### PAGE EXTRACT
━━━━━━━━━━━━━━━━━━━━━━━━━━━━━━

Title: In re Griffin | Date: Sep-7-1993 | Status: UNPUBLISHED See 373.pdf (Judge Boulden) | Case(s): 90b-22845

The court previously approved the employment of special counsel to debtor on a contingency fee basis. This matter came before the court for final approval of an application for fees and expenses from special counsel. The court found that the underlying contingency fee agreement between the applicant and the debtor was inconsistent with California law, and was therefore void. In light of the circumstances of the case, including the applicant's manipulation of the settlement amount to increase the amount of the contingency fee, the court further found that the original approval of the contingency fee agreement was improvidently granted. Due to these developments, the court determined that compensation would not be allowed under the terms of the contingency fee agreement. The court found, however, that applicant was entitled to a reasonable fee under California law. To calculate a reasonable fee, the court applied a lodestar rate of $160/hour, after making percentage reductions in hours for travel time, insufficient time entries, ineffective representation, and manipulation of the settlement.

━━━━━━━━━━━━━━━━━━━━━━━━━━━━━━

### RECORD EXCERPTS
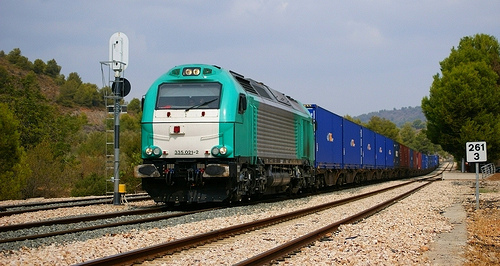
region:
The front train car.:
[141, 65, 314, 206]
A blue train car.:
[312, 104, 345, 186]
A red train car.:
[398, 140, 410, 175]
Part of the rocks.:
[371, 223, 398, 257]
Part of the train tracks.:
[199, 220, 282, 264]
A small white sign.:
[466, 142, 486, 162]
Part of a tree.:
[25, 107, 59, 148]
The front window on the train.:
[155, 79, 222, 110]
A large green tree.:
[423, 35, 498, 171]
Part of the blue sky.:
[291, 44, 341, 86]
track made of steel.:
[185, 228, 231, 253]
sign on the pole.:
[463, 140, 485, 161]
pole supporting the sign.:
[473, 170, 480, 209]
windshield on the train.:
[162, 90, 201, 100]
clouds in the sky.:
[275, 7, 347, 33]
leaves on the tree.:
[41, 120, 59, 145]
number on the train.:
[170, 143, 200, 160]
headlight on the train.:
[203, 144, 229, 159]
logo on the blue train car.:
[323, 130, 335, 146]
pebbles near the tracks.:
[107, 227, 156, 251]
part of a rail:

━━━━━━━━━━━━━━━━━━━━━━━━━━━━━━

### ASSIGNED TASK 1
According to the case summary, what hourly rate did the court use as the lodestar rate?
### ASSIGNED TASK 2
Using the case summary, mark each statement yes or no and quote the words that decide it: (a) The court held that the contingency fee agreement complied with California law. (b) The court found the applicant entitled to a reasonable fee under California law. (c) Travel time was one reason the court reduced the hours.
### ASSIGNED TASK 3
Carry on the case summary, starting after its final sentence.

### FINAL ANSWER 1
The court applied a lodestar rate of $160/hour.

### FINAL ANSWER 2
(a) No: "was inconsistent with California law, and was therefore void."
(b) Yes: "applicant was entitled to a reasonable fee under California law."
(c) Yes: "after making percentage reductions in hours for travel time"

### FINAL ANSWER 3
Title: Bagley v. United States (In re Murdock Mach. & Eng'g Co. of Utah) | Date: Aug-11-1993 | Status: UNPUBLISHED (Judge Boulden) | Case(s): 90PB-0601

The trustee of a Chapter X debtor (the case was originally filed in 1975 under the former Bankruptcy Act) objected to multi-million dollar proofs of claim filed by the Government. The Government's claims resulted from debtor's defaults under several military procurement contracts, and included costs of re-procurement, over-payment, recovery of Government property, and other damages. The court found that the debtor's defaults on the contracts were due to circumstances beyond its control, and were the direct result of the Government's improper actions on a different contract. Because the bankrupt's defaults were excusable, the court converted the terminations of the contracts to terminations for the Government's convenience. As a result, the Government lost its claims for excess re-procurement costs and for recovery of unliquidated progress payments. The Government was ordered to re-calculate and resubmit its claims to the court in an amount consistent with the ruling.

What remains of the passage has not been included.